___ Entries provided ___

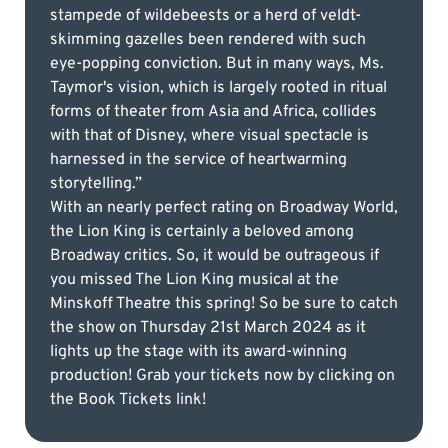
stampede of wildebeests or a herd of veldt-
skimming gazelles been rendered with such
eye-popping conviction. But in many ways, Ms.
Taymor's vision, which is largely rooted in ritual
forms of theater from Asia and Africa, collides
with that of Disney, where visual spectacle is
harnessed in the service of heartwarming
storytelling.”
With an nearly perfect rating on Broadway World,
the Lion King is certainly a beloved among
Broadway critics. So, it would be outrageous if
you missed The Lion King musical at the
Minskoff Theatre this spring! So be sure to catch
the show on Thursday 21st March 2024 as it
lights up the stage with its award-winning
production! Grab your tickets now by clicking on
the Book Tickets link!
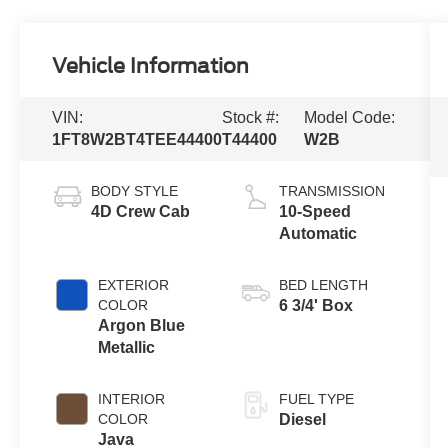
Vehicle Information
VIN:
Stock #:
Model Code:
1FT8W2BT4TEE44400
T44400
W2B
BODY STYLE
TRANSMISSION
4D Crew Cab
10-Speed
Automatic
EXTERIOR
BED LENGTH
COLOR
6 3/4' Box
Argon Blue
Metallic
INTERIOR
FUEL TYPE
COLOR
Diesel
Java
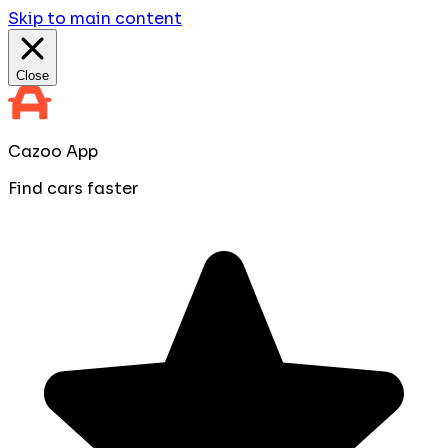
Skip to main content
Close
Cazoo App
Find cars faster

___

▶ Your instructions:
In your copy, include no pictures; print every line above exactly.

▶ Response to this exercise:
stampede of wildebeests or a herd of veldt-
skimming gazelles been rendered with such
eye-popping conviction. But in many ways, Ms.
Taymor's vision, which is largely rooted in ritual
forms of theater from Asia and Africa, collides
with that of Disney, where visual spectacle is
harnessed in the service of heartwarming
storytelling.”
With an nearly perfect rating on Broadway World,
the Lion King is certainly a beloved among
Broadway critics. So, it would be outrageous if
you missed The Lion King musical at the
Minskoff Theatre this spring! So be sure to catch
the show on Thursday 21st March 2024 as it
lights up the stage with its award-winning
production! Grab your tickets now by clicking on
the Book Tickets link!
Vehicle Information
VIN:
Stock #:
Model Code:
1FT8W2BT4TEE44400
T44400
W2B
BODY STYLE
TRANSMISSION
4D Crew Cab
10-Speed
Automatic
EXTERIOR
BED LENGTH
COLOR
6 3/4' Box
Argon Blue
Metallic
INTERIOR
FUEL TYPE
COLOR
Diesel
Java
Skip to main content
Close
Cazoo App
Find cars faster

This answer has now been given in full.